**YOUR TASK**
Reproduce the entries. Match every word.

Data items
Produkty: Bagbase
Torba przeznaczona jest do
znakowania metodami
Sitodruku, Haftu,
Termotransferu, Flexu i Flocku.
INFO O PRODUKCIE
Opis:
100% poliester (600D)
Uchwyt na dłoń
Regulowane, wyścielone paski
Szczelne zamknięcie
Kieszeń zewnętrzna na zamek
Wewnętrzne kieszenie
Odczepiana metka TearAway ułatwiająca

**RESPONSE BOX**
Produkty: Bagbase
Torba przeznaczona jest do
znakowania metodami
Sitodruku, Haftu,
Termotransferu, Flexu i Flocku.
INFO O PRODUKCIE
Opis:
100% poliester (600D)
Uchwyt na dłoń
Regulowane, wyścielone paski
Szczelne zamknięcie
Kieszeń zewnętrzna na zamek
Wewnętrzne kieszenie
Odczepiana metka TearAway ułatwiająca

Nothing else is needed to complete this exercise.